Work task: Show every line in the entries below that contains the string "True".

Listed records:
++++

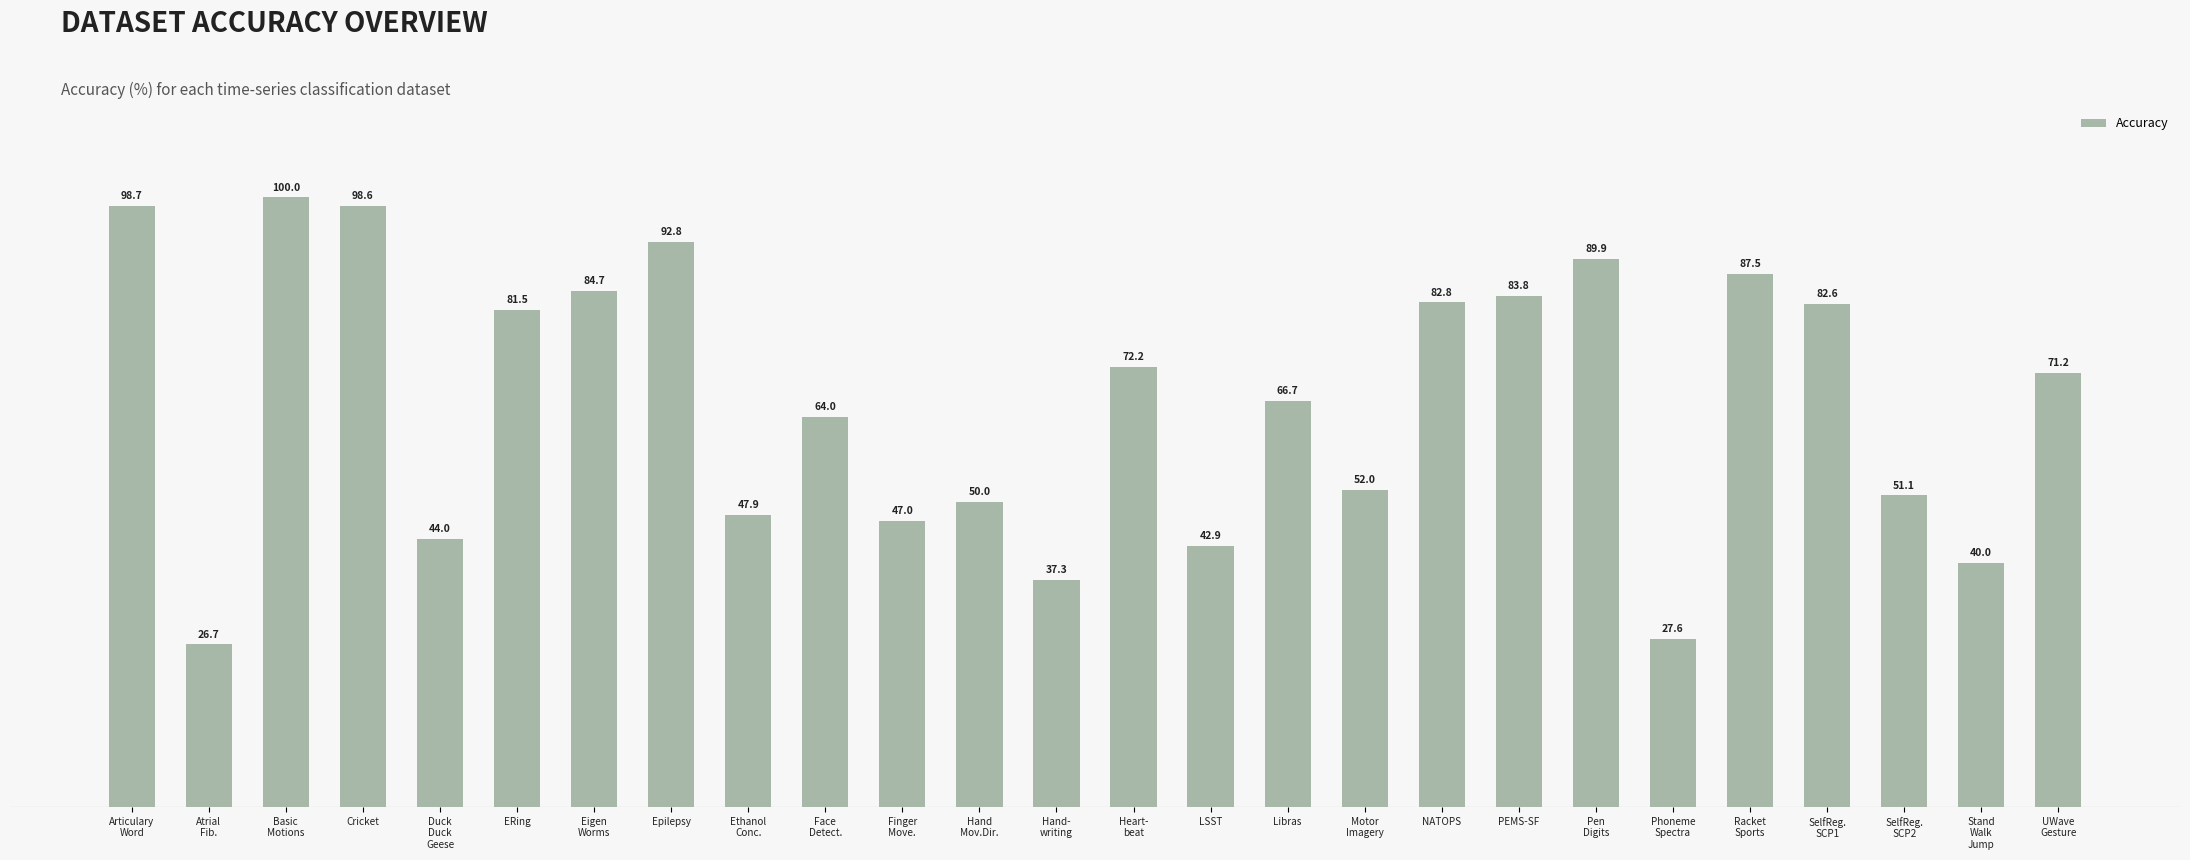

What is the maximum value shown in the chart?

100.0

++++

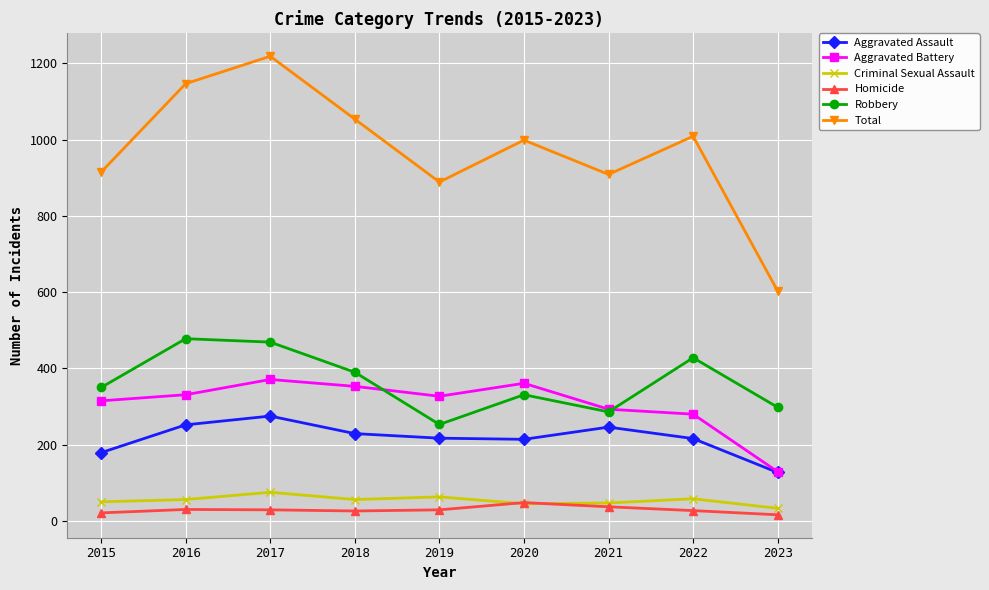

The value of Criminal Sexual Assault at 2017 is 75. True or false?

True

++++

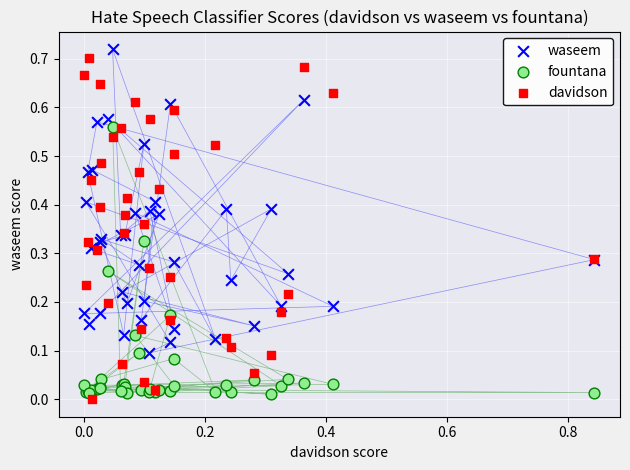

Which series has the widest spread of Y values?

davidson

++++

Result of the task:
The value of Criminal Sexual Assault at 2017 is 75. True or false?
True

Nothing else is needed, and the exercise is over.